Now Sombra hauls Reaper onto her shoulders. The fireman's carry is all she can manage with him now, when he's all but gone. "Damn Gabe. You really need to lose some weight," she jokes, because it's the only thing that keeps her from screaming and alerting their position.
She's not used to him being weak. Being mortal. He's supposed to be her goddamned rock, the thing their trio leans on. Now he's leaning on her.
It's surprising how much that terrifies her.
She crests the edge of a drift, looking back to where Talon agents are still being slaughtered. She runs, but that's just the way she is. A scrapper, always looking to fight another day.
Reaper won't be happy, but he'll have to be alive to chew her out, so it's a win-win.

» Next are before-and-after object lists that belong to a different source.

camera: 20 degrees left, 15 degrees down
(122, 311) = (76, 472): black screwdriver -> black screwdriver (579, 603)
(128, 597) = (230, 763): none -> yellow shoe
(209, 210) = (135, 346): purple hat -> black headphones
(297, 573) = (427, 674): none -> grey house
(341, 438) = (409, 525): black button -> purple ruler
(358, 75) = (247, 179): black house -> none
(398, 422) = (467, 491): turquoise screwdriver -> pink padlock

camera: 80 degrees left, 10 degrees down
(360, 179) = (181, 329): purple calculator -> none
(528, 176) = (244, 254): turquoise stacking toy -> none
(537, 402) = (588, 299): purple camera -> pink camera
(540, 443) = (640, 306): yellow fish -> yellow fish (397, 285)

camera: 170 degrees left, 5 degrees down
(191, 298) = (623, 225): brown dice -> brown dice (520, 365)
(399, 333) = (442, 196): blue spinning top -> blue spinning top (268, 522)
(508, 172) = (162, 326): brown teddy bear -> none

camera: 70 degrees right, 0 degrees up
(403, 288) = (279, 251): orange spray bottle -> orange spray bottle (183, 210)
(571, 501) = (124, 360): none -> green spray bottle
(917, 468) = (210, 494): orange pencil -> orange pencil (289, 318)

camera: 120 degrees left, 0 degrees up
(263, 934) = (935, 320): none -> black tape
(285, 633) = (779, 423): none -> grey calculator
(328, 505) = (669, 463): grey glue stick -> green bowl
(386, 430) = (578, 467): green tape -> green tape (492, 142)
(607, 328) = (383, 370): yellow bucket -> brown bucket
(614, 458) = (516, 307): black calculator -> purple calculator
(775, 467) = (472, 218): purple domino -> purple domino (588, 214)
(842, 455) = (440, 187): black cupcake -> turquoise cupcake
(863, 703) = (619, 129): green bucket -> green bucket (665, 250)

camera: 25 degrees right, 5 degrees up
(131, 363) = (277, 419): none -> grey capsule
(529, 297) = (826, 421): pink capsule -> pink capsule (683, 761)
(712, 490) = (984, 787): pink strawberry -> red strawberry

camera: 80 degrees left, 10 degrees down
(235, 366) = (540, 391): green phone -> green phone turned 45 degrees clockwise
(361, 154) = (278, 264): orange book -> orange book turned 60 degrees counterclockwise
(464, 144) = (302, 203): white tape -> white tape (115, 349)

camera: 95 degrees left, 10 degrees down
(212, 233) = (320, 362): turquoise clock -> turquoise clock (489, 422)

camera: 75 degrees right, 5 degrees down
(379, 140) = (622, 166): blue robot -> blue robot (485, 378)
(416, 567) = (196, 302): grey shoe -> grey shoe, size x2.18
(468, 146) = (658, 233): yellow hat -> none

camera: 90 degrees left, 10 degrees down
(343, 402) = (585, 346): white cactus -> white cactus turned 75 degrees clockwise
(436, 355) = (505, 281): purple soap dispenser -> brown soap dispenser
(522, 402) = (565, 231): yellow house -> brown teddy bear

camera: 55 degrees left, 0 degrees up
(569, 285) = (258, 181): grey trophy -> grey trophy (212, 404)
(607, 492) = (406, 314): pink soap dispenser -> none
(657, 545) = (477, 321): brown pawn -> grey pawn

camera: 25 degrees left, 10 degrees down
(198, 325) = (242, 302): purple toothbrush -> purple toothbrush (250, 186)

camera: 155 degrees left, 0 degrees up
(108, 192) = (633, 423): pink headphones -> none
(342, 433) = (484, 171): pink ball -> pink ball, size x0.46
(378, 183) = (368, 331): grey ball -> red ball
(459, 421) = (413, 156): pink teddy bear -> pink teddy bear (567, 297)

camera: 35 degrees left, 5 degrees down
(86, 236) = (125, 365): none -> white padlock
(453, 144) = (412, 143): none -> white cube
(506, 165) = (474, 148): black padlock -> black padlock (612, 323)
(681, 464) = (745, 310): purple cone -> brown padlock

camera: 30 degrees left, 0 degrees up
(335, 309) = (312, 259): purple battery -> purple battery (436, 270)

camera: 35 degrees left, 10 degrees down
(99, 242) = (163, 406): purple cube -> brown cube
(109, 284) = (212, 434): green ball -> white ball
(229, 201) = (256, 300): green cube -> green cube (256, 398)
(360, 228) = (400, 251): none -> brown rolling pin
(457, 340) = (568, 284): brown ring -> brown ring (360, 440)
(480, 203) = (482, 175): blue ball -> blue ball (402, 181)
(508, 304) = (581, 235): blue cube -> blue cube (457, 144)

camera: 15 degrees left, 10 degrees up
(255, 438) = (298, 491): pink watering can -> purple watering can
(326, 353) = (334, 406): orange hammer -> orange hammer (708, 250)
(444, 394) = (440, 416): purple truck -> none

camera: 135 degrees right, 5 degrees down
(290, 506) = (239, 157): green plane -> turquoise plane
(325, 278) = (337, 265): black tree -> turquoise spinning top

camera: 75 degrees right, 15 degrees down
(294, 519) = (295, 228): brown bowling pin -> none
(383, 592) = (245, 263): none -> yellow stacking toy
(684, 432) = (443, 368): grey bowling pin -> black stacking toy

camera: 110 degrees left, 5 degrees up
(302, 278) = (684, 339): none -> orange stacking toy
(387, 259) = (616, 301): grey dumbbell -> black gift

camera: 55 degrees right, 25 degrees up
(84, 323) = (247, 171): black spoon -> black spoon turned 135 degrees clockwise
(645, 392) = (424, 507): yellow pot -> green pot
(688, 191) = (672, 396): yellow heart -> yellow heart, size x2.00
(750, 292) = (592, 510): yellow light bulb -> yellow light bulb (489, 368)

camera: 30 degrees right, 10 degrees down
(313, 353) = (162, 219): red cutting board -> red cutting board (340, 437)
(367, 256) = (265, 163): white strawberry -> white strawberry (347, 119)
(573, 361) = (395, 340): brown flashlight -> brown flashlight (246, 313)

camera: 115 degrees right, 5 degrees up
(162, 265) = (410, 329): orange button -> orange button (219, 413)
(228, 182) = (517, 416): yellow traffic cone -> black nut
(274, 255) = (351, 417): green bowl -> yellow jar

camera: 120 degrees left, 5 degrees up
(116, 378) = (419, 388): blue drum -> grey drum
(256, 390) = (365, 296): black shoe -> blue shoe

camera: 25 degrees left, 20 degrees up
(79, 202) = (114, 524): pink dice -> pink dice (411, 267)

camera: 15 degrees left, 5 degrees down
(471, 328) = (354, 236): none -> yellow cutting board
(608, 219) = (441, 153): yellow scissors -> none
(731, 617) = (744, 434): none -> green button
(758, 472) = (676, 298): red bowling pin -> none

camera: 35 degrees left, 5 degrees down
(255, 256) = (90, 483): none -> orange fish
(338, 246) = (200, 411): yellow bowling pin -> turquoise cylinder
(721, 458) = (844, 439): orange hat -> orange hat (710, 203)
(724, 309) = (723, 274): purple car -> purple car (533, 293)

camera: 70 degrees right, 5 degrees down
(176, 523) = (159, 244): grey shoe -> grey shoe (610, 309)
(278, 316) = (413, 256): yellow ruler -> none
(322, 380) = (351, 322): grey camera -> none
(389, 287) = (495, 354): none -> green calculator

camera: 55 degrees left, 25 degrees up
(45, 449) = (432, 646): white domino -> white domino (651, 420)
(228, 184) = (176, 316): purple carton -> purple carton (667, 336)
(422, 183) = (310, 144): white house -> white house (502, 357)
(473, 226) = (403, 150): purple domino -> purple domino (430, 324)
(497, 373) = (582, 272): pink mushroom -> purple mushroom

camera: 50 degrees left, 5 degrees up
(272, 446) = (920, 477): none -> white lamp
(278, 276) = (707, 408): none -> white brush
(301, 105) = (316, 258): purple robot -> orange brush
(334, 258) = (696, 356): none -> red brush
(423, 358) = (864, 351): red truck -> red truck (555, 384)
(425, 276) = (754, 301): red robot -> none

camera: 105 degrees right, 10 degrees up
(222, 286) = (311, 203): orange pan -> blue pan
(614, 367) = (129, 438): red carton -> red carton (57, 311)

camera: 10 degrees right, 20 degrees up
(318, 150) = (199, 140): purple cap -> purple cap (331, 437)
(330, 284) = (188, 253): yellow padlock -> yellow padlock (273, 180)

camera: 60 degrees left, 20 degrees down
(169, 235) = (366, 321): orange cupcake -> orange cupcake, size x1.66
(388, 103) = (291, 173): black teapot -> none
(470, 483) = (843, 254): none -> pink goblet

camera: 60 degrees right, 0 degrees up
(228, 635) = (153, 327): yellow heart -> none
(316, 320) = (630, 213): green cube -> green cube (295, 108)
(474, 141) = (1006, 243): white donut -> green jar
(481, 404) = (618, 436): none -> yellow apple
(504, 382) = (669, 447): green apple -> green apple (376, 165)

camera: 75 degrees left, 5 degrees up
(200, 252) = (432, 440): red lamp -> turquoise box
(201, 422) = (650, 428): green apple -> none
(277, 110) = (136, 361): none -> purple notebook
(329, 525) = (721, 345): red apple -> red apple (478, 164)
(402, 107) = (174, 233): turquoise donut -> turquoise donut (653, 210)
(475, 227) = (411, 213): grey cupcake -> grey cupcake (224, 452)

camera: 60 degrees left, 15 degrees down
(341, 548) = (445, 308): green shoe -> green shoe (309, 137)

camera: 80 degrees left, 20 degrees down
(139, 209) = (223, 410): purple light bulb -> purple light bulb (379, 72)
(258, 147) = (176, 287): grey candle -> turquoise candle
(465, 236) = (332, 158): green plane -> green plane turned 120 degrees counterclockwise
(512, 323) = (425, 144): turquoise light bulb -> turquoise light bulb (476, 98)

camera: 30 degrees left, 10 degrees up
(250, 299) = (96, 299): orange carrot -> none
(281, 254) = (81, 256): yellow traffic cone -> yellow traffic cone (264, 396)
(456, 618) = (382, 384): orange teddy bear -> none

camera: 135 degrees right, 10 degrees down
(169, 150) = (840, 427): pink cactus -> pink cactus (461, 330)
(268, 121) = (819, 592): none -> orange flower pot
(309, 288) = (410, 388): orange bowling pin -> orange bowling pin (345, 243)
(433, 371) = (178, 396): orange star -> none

Looking over her shoulder, she hears chopper blades before she sees them. Ours. And it is; she hails it, and it drops in front of her to kick up shards of ice. No questions, only chucking the massive body her commander inside and leaping through the open door.
They're able to begin the reversal three hours later. She's waiting outside Reaper's room, own injuries fleetingly tended to, and she thinks her stomach might actually fall back out of her throat. She collapses into her chair with sigh.
The relief is surprising. More so than the terror. When someone dies, you move on, planning around the unforeseen event. If they recover, all the better.
What you don't do is hold your breath. You don't wait outside hospital rooms, nearly breaking down when they tell you that the dart was only meant to be a temporary sedative, and Overwatch hasn't perfected its technique on Killing The Reaper.
In fact, what you do do is start planning on a way to counteract that in the future. Now that the crisis is averted, its time to think of next time.
But Sombra instead sits in her chair and looks at Reaper's door. The corners of her lips twitch, and she lives every so foolishly in the present.